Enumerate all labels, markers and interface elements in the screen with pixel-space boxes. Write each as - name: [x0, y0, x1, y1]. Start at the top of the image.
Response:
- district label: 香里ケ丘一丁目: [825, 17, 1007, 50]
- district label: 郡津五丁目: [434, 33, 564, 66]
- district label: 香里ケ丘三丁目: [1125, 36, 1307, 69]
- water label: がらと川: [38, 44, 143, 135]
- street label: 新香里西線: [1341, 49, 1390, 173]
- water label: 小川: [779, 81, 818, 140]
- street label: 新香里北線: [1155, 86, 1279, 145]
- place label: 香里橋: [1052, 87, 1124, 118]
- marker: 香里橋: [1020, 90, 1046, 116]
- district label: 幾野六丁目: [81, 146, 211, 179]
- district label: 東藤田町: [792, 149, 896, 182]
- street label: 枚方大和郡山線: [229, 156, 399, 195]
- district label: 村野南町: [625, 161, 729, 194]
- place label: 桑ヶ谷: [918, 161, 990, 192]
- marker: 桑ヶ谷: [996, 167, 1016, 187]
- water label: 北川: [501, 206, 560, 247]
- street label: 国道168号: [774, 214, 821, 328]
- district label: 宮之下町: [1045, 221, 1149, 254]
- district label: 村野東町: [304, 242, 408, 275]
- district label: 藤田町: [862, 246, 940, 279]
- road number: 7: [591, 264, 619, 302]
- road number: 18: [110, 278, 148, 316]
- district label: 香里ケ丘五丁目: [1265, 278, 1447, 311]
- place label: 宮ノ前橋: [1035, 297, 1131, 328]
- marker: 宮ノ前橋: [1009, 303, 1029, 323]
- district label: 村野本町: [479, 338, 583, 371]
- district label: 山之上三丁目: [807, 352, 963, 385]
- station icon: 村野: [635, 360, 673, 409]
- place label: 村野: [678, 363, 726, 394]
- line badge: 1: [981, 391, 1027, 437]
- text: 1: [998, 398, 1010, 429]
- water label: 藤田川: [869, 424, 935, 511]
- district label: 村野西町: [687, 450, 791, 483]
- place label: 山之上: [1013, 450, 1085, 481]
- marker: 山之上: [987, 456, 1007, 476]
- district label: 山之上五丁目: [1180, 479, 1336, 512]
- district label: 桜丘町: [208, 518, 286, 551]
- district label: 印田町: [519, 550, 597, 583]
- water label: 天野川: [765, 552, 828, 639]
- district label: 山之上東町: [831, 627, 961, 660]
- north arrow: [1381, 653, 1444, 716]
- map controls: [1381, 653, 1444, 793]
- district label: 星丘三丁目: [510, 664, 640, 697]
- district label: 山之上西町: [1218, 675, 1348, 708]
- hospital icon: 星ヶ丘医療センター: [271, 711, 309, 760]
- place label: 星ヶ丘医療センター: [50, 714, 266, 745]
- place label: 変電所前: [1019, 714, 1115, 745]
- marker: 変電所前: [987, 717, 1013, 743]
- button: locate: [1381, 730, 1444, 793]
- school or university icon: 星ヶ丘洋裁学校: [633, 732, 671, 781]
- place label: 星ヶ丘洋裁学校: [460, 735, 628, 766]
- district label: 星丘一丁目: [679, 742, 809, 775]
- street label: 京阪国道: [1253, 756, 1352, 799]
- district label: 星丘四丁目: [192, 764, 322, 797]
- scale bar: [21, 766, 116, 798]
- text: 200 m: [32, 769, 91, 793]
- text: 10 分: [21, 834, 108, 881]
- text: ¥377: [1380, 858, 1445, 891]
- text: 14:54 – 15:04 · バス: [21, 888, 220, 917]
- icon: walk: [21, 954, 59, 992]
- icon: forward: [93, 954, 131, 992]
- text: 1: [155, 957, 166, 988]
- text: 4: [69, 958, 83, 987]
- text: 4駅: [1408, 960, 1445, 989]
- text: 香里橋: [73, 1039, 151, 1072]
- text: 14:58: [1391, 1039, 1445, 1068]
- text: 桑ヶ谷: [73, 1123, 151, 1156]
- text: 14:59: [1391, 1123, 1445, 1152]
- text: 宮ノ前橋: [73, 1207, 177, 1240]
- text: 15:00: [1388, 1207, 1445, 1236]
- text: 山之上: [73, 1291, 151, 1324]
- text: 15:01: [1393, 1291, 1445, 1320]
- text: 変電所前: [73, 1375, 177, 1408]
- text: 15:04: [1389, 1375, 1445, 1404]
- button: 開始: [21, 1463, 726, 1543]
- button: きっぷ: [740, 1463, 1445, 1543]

TASK BRIEF
From the records given above, copy all lines containing "place".

FINAL ANSWER
- place label: 香里橋: [1052, 87, 1124, 118]
- place label: 桑ヶ谷: [918, 161, 990, 192]
- place label: 宮ノ前橋: [1035, 297, 1131, 328]
- place label: 村野: [678, 363, 726, 394]
- place label: 山之上: [1013, 450, 1085, 481]
- place label: 星ヶ丘医療センター: [50, 714, 266, 745]
- place label: 変電所前: [1019, 714, 1115, 745]
- place label: 星ヶ丘洋裁学校: [460, 735, 628, 766]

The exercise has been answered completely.